Some analysts are questioning T-Mobile's ability to compete with fiber and cable in the home broadband market, and others are wondering how profitable the service will be. But winning customers for its new 5G broadband service isn't T-Mobile's only goal. The company promised the FCC it would cover 97% of the U.S. with 5G by 2023, and this service seems to be a big step in that direction. T-Mobile says 30 million U.S. homes are already eligible for its 5G broadband service.
If that 30 million number sounds familiar, it's because three and a half years ago Verizon announced a 5G broadband plan, estimating the market at 30 million households. So far it's won less than 1% of that market, according to one analyst estimate, but conventional wisdom pins that lackluster performance on Verizon's spectrum portfolio. The carrier initially tried to launch 5G broadband using millimeter wave spectrum, which does not propagate well over distance and has limited penetration. T-Mobile will leverage its midband spectrum, which has better propagation characteristics.
Verizon has integrated BlueJeans Telehealth with Epic EMR
Verizon tells NBR it has integrated its BlueJeans Telehealth solution with Epic, the electronic health records provider that dominates the U.S. market. The company says it is working with another major vendor in the space to offer the same seamless integration soon, and that the next step will be opening BlueJeans Telehealth to "direct embeds."
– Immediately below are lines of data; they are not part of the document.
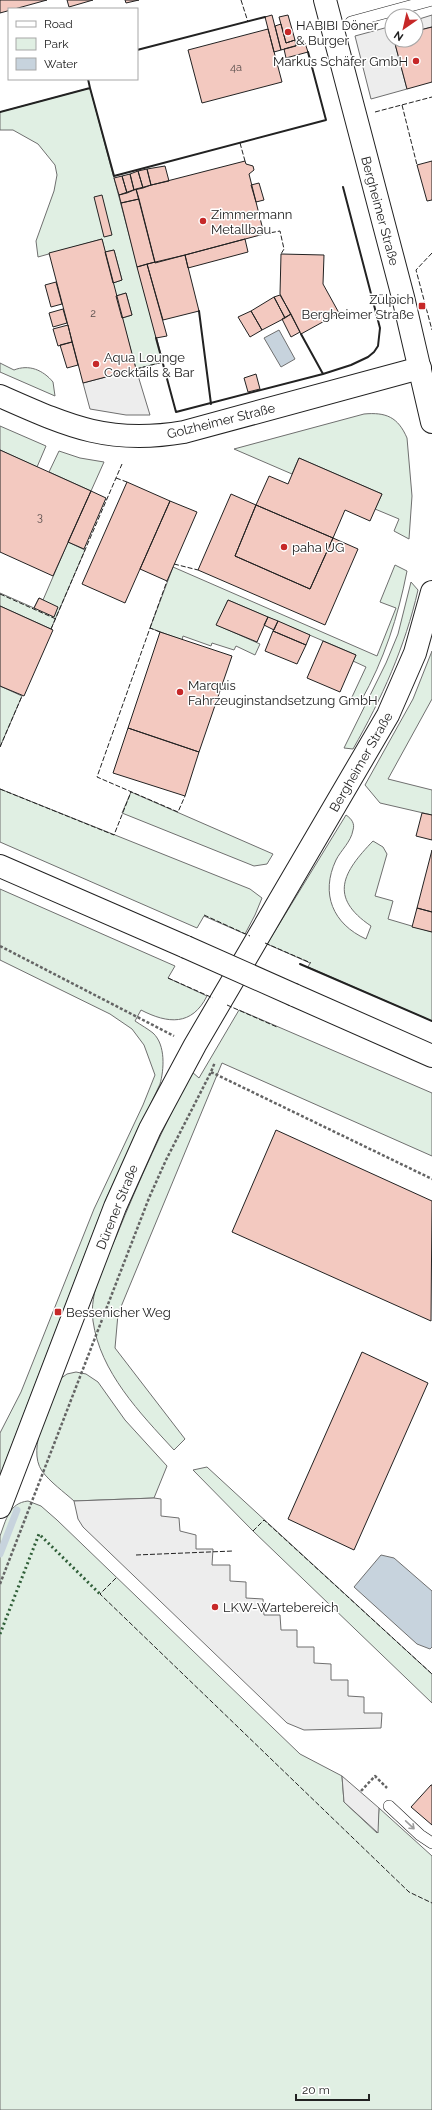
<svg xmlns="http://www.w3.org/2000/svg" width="432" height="2110" font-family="Raleway,sans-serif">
	<rect width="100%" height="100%" fill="#fff"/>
	<!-- green -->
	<path fill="#e0efe3" stroke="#6f6f6f" d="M90,88L163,362L136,369L122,318L132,315L126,293L116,296L113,283L122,280L114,250L105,252L102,239L38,257L36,241L54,191L57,175L55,165L38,144L13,130H0V112Z
		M0,363L14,370C29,364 43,370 53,382L55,396L0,372Z
		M364,414C386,412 398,417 407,438L412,496L409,539L394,531L399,519L375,509L382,494L299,458L292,474L234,449Z
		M0,426L46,446L37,467L0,450Z
		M59,451L80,458L104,462L91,491L49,472Z
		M68,542L85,550L51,629L0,606V593L34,608L39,598L43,600Z
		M395,565L407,571C398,617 384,660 361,701L352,697L366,667L353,661L356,655L228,600L217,625L260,644L255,655L236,646L234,650L212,643L211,646L183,636L182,640L150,628L173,567L377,656L396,608L380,602Z
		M411,582L418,590C405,647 382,698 353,749L344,748L386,663L398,634Z
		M432,651V699L388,779L432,790V815L380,803L365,785L413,699Z
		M0,686L22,696L0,747Z
		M0,789L250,889L262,898L255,915L245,934L204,916L197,928L0,842Z
		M131,792L273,854L267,864L254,866L122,813Z
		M346,815C352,819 355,824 353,830C351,842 341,850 336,860C320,894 333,924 366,939L371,926C328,897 343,872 373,841L383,847L387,854L375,896L393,901L388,919L432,932V1021L308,967L310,963L267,944Z
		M0,889L175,966L168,978L207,996C192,1026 168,1024 141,1010L135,1021C141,1025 148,1029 153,1033C166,1045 164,1070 160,1084L107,1197L0,1476V1433L21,1392L94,1209L143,1105L155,1075L144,1045L132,1029L110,1014L0,960Z
		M239,1010L432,1093V1156L222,1063L118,1314L115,1348L185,1439L174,1450C140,1413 100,1372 93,1321C89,1292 105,1262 116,1237C139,1180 164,1126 192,1072L199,1078Z
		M76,1372L86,1374L98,1382L125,1420L167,1466L154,1498L74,1501C64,1492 50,1482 42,1471C26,1448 51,1403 60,1379L67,1374Z
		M207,1467L432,1674V1703L253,1531L193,1470Z
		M28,1501L41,1506L57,1520L300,1754L342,1776L344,1802L377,1833L379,1808L432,1856V2110H0V1536C6,1520 9,1503 28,1501Z"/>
	<!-- parking -->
	<path fill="#ededed" stroke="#6f6f6f" d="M432,15V27L416,31V20Z
		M392,26V40H394L407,89L371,99L355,36Z
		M136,369L150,415H126L90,409L83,383Z
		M154,1498L161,1499V1516L179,1518L180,1531L196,1535V1549H213L212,1565H230V1581L246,1582V1598L263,1599L264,1615H280L281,1630H297V1647H314V1663L331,1664V1680H348V1696L364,1697V1713H382L381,1728L304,1730L287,1723L83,1527L78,1519L74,1501Z
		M342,1776L379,1808L378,1833L344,1802Z"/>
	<!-- water -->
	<path fill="#c7d3dd" stroke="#6f6f6f" d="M279,330L295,359L281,367L264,338Z
		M381,1555L394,1558L432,1591V1647L430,1649L417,1644L354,1587Z"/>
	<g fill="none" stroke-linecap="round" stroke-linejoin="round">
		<!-- stream -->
		<path stroke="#c7d3dd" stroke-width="7" d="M0,1554L17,1510"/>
	</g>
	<!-- building -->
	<path fill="#f3c9c0" stroke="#222" d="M0,0H47L0,13Z
		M67,0H93L69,7Z
		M125,0H139L126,3Z
		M272,15L281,50L274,52L265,17Z
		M288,15L295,40L286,43L279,17Z
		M281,24L286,43L295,40L296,46L281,50L275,26Z
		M432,27V82L407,89L394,40H416V31Z
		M268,29L282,82L202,103L188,50Z
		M305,43L308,52L286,58L284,49Z
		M245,161L246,164L253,166L254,170L249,174L264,234L155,263L136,189Z
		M432,161V200L427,201L417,165Z
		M165,166L169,181L151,185L147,169Z
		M147,169L151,185L143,188L138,171Z
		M138,171L143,188L134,190L130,174Z
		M130,174L134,190L127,193L122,176Z
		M122,176L127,193L119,195L114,178Z
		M259,183L264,200L256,202L251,185Z
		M136,189L139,199L121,203L119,195Z
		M102,195L112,235L104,237L94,197Z
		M139,199L155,262L137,267L121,203Z
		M102,239L136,369L83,383L49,253Z
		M245,239L248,252L188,268L185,255Z
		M114,250L122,280L113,283L105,252Z
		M281,254L324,255L323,284L339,313L301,334L280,294Z
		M185,255L199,311L163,320L147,264Z
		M147,264L167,336L156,338L137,267Z
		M56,282L62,304L51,307L45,285Z
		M126,293L132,315L122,318L116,296Z
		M280,295L291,314L285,318L274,297Z
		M274,297L285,318L262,330L251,311Z
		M63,309L67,323L53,327L49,313Z
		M251,311L262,330L250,337L238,317Z
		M291,314L300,332L291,337L282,319Z
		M68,325L72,342L58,346L53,329Z
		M72,342L78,365L67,368L60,345Z
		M256,374L260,389L248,392L244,378Z
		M0,450L91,491L53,576L0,552Z
		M299,458L382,494L370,521L345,510L333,538L256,505L269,476L288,484Z
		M127,482L170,501L125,603L82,584Z
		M91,491L106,498L84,549L68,542Z
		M231,494L256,505L235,556L310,589L333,538L358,549L325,625L198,570Z
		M170,501L197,512L167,581L140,569Z
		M256,505L333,538L310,589L235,556Z
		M39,598L58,607L54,617L34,608Z
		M228,600L268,617L257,642L216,625Z
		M0,606L53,630L24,696L0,686Z
		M268,617L278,621L274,630L264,625Z
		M278,621L310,635L306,645L273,631Z
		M273,631L306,645L297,664L265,651Z
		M160,632L232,656L199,752L128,728Z
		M323,641L356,655L340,692L307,678Z
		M128,728L199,752L185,796L113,773Z
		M422,813L432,815V840L416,836Z
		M432,850V912L417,908Z
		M417,908L432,912V932L412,927Z
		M276,1130L432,1201L431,1321L232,1232Z
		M362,1352L428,1383L354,1550L288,1519Z
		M431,1785H432V1825L411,1807Z"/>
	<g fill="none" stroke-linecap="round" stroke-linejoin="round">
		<defs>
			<path id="lane" d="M351,22L432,0
				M389,1806L420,1835L432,1843"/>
			<path id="street" d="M0,396C68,426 108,445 184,432L420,368"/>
			<path id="secondary" d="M325,0L403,297L432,422
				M0,1507L115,1207L150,1129L195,1045L388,715L415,653L432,592"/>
			<path id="primary" d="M0,866L186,947
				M294,995L432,1056"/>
		</defs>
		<!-- lane casing -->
		<use href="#lane" stroke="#222" stroke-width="12"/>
		<!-- street casing -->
		<use href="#street" stroke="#222" stroke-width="24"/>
		<!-- secondary casing -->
		<use href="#secondary" stroke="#222" stroke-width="24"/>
		<!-- primary casing -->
		<use href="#primary" stroke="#222" stroke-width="24"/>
		<!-- path -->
		<path stroke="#646464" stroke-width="2.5" stroke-dasharray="3 2" stroke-linecap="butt" d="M0,946L174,1036
			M211,1072L432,1179
			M0,1584L149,1198L166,1160L211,1072L215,1062
			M361,1791L375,1776L387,1788"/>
		<!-- lane -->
		<use href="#lane" stroke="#fff" stroke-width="11"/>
		<!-- street -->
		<use href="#street" stroke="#fff" stroke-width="22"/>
		<!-- secondary -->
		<use href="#secondary" stroke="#fff" stroke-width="22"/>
		<!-- primary -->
		<use href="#primary" stroke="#fff" stroke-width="22"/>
		<defs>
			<path id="primary-bridge" d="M186,947L294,995"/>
		</defs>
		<!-- primary-bridge casing -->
		<use href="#primary-bridge" stroke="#222" stroke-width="24" stroke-linecap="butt"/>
		<!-- primary-bridge -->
		<use href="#primary-bridge" stroke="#fff" stroke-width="22"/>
		<!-- hedge -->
		<path stroke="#2f5e38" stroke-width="3" stroke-dasharray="2 3" stroke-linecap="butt" d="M0,1634L39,1534L100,1594"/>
		<!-- fence -->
		<path stroke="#222" stroke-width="1" stroke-dasharray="5 2" stroke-linecap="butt" d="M241,0L248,22
			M402,105L417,165
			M375,112L432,97
			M240,143L245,161
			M264,234L280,231L284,249L281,254
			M432,253L416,270L432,330
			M136,369L163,362
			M116,478L127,482
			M174,564L198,570
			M0,594L56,619
			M150,628L167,581
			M51,629L122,464
			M160,632L150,628L97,777L178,812L185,796
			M0,747L22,696
			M0,789L114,835L131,792
			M204,915L250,936
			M265,943L311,963
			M168,978L213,998
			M227,1005L277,1027
			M253,1531L264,1520L432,1674
			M136,1555L233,1551
			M116,1578L100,1594L409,1892L432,1903"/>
		<!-- wall -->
		<path stroke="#222" stroke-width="2" d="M137,50L265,17
			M90,88L114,176L326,120L308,52
			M0,112L90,88L88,79
			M199,311L211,404
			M301,334L323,374
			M156,338L176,412L323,374L351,365L368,357L374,352L378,346L380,328L343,187
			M300,964L432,1021"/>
	</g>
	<!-- one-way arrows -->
	<defs><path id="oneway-shaft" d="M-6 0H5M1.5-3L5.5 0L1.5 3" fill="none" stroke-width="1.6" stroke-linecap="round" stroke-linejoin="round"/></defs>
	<use stroke="#9c9c9c" href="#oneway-shaft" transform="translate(410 1825) rotate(43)"/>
	<!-- markers -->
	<g fill="#c62828" stroke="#fff" stroke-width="1.5">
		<circle cx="288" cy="32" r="4"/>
		<circle cx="416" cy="61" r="4"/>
		<circle cx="203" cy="221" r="4"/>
		<rect x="418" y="302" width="8" height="8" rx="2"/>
		<circle cx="96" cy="364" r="4"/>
		<circle cx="284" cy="547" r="4"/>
		<circle cx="180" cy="692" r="4"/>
		<rect x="54" y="1308" width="8" height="8" rx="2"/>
		<circle cx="215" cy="1607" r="4"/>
	</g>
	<g text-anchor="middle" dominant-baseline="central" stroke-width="3" stroke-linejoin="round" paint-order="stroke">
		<!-- number labels -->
		<g font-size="11" fill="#564c4a">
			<text x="236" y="67">4a</text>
			<text x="93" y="313">2</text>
			<text x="40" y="517">3</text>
		</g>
		<!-- poi labels -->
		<g font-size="13" fill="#222" stroke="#fff" text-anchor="start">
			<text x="296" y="25">HABIBI Döner<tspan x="296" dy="15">&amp; Burger</tspan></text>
			<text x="408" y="61" text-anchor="end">Markus Schäfer GmbH</text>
			<text x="211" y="214">Zimmermann<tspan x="211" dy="15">Metallbau</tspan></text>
			<text x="414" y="299" text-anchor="end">Zülpich<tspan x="414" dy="15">Bergheimer Straße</tspan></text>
			<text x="104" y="357">Aqua Lounge<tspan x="104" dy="15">Cocktails &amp; Bar</tspan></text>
			<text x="292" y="547">paha UG</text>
			<text x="188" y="685">Marquis<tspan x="188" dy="15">Fahrzeuginstandsetzung GmbH</tspan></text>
			<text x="66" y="1312">Bessenicher Weg</text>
			<text x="223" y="1607">LKW-Wartebereich</text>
		</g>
		<!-- street labels -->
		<g font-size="13" fill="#222" stroke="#fff">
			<text transform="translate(380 211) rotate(75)">Bergheimer Straße</text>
			<text transform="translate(221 421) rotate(-14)">Golzheimer Straße</text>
			<text transform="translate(361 762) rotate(-60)">Bergheimer Straße</text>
			<text transform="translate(117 1207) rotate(-68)">Dürener Straße</text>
		</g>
	</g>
	<!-- legend -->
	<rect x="8" y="8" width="130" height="72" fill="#ffffff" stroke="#a7a7a7"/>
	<rect x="16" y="21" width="20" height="6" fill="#ffffff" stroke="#a7a7a7"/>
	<text x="44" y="28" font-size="12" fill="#222222">Road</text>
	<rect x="16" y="38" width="20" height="12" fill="#e0efe3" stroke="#a7a7a7"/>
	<text x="44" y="48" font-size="12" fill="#222222">Park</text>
	<rect x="16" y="58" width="20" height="12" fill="#c7d3dd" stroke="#a7a7a7"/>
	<text x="44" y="68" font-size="12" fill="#222222">Water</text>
	<!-- north arrow -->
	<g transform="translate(404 28) rotate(214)"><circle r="19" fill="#ffffff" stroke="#a7a7a7"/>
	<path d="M0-3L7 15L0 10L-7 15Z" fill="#c62828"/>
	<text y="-6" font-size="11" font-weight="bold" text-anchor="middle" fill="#222222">N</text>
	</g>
	<!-- scale -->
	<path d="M296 2094v6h73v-6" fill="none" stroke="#222222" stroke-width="2"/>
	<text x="302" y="2094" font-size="12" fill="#222222" stroke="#ffffff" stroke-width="3" paint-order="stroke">20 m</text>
</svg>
During the COVID-19 pandemic many physicians have used Zoom for telehealth, and Zoom has also integrated with Epic.
The pandemic also opened the door for healthcare providers to receive reinbursement from insurance companies for telehealth visits, but according to a white paper produced by Verizon Business, those reimbursement rates are likely to be less than the rates for in-person visits. Patients also value virtual visits less than real ones. "While patients like the convenience of telehealth, they value it as ‘less than’ an in-person visit," said Rob Havasy, Senior Director for Health Information Systems at HIMSS. "They are willing to pay for telehealth, but they think they should pay less for those kinds of visits. So, at this point, if you are a provider who is considering using telehealth after the pandemic, you need to make sure the costs underlying that option are commensurate with potentially lower reimbursements for those kinds of visits."
Translation: choose a cost-effective telehealth provider, which is how Verizon hopes to position BlueJeans Telehealth. The service will be available as a standalone product, so healthcare providers will not need to use the Verizon network to use BlueJeans Telehealth.